Even if the redo log format is not changed, it would seem safest to try to refuse startup with an older server version. We can do this by introducing a new redo log format identifier, similar to what was done in MDEV-11782.
While we could theoretically retain support for crash recovery from old-format redo log, it is probably best to not try that. (The GA version of MySQL 5.7 or MariaDB 10.2 will refuse crash recovery from older server versions, and MySQL 8.0.0 will refuse crash recovery from MySQL 5.7 or older versions. It is acceptable that MariaDB 10.3 would not support crash recovery from 10.2.)
Changes to DML operations
If instant ADD COLUMN has not been used, the file format will not be changed. This means that any table-rebuilding ALTER operation (such as ALTER TABLE…FORCE or ALTER TABLE…ALGORITHM=COPY) will convert the table to the old format.
If instant ADD COLUMN has been used, any INSERT or UPDATE to the clustered index leaf page must store the current number of columns in the record. (For ROW_FORMAT=COMPACT or ROW_FORMAT=DYNAMIC we must also set REC_INFO_ADDED_FLAG to signal the presence of the n_fields in the record header.)
The REC_INFO_DELETED_FLAG of a record can be set or unset without changing other parts of the record. Usually this is done by a DELETE or an UPDATE of a PRIMARY KEY column, or the ROLLBACK of those operations.

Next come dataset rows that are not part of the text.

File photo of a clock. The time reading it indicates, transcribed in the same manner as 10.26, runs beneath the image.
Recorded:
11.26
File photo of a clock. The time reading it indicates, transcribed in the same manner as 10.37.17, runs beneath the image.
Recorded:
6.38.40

On SELECT (also as part of UPDATE), if the clustered index leaf page record is found to contain fewer index fields than the current table definition implies, the missing fields will be filled in from SYS_COLUMNS_ADDED.DEFAULT_VALUE.
The original InnoDB ROW_FORMAT=REDUNDANT should support Postgres-style instant operations out of the box, because the record header explicitly stores the number of fields as well as the start address of each field. The Postgres-style operations are ADD COLUMN…LAST and DROP COLUMN (the latter is implemented by hiding columns and storing dummy columns for new records).

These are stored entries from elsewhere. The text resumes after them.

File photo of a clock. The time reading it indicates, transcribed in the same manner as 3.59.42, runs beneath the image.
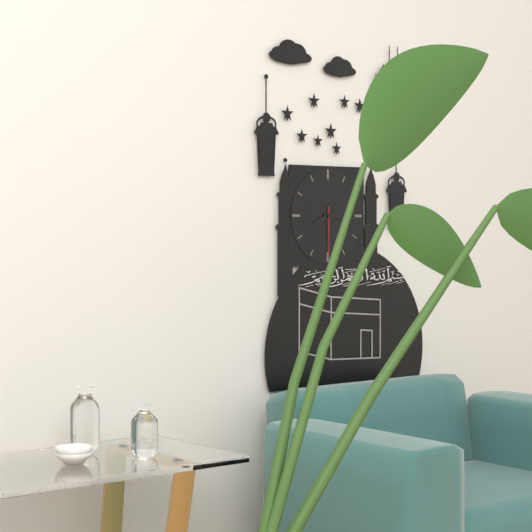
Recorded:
8.16.30
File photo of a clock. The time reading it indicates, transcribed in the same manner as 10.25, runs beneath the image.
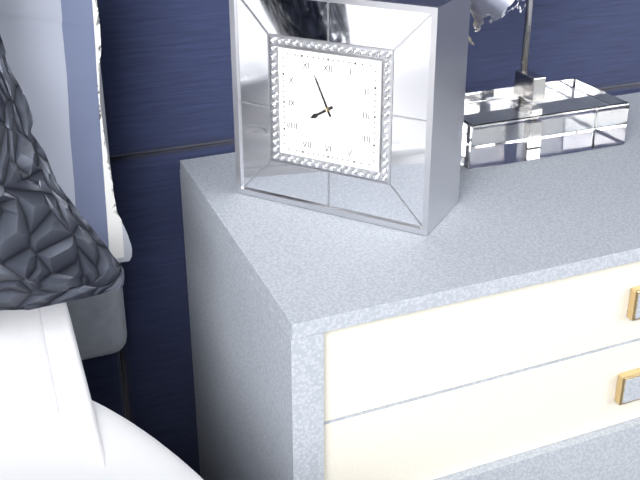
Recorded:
7.56
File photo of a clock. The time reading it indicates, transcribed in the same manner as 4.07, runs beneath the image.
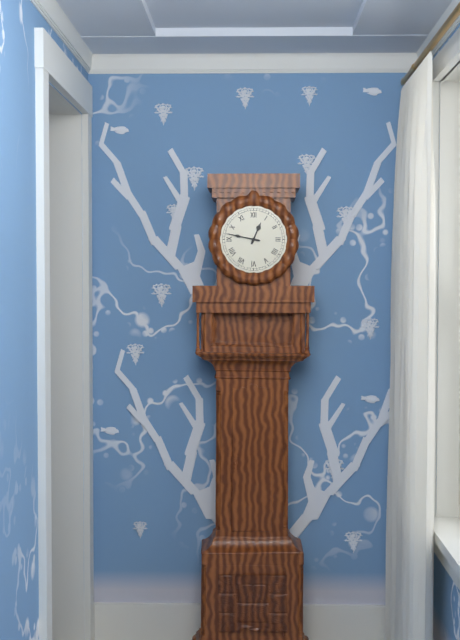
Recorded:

A simple proof of concept exists in MariaDB 10.2 and upstream MySQL 5.7: The column MERGE_THRESHOLD was appended to the InnoDB data dictionary table SYS_INDEXES without rewriting existing records. Old data dictionary entries will deliver a default value.
While ROW_FORMAT=REDUNDANT introduces some storage overhead, it should also provide faster access, because the start address of each field is explicitly stored in the index record header. No changes to applications are needed if innodb_default_row_format=redundant is set in the configuration files.

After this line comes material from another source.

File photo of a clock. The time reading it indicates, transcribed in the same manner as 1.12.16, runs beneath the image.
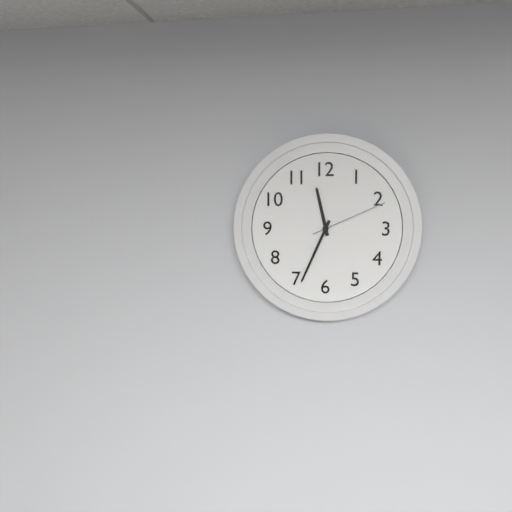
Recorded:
11.34.11
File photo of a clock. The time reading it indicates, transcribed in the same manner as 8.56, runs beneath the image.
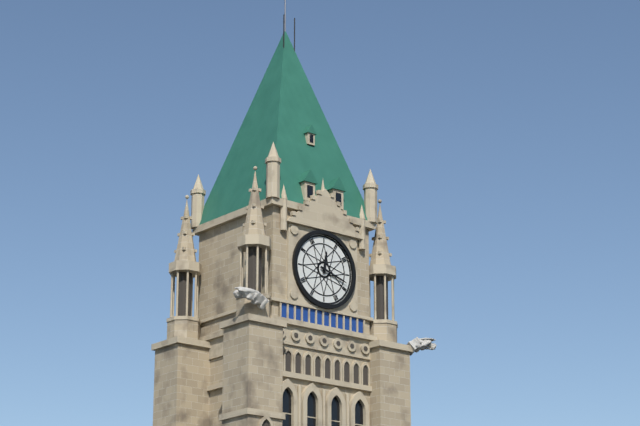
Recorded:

Also in this task, ALTER TABLE will not be instantaneous if it includes any data-writing operations, such as ADD [UNIQUE] INDEX. DROP COLUMN may imply DROP INDEX, but that is reasonably fast (not traversing the entire index tree).
In a later MariaDB version, we could support a wider range of instant ALTER TABLE operations by repurposing some bits or bytes in the clustered index leaf page record header for representing a data dictionary version, by keeping all versions of the table definition in the data dictionary, and by converting old-format records to the current format. Note that some operations will need to write to data files and cannot be instantaneous. Such operations may also fail. Examples include introducing a NOT NULL attribute, changing the data type of a column, or ADD UNIQUE INDEX.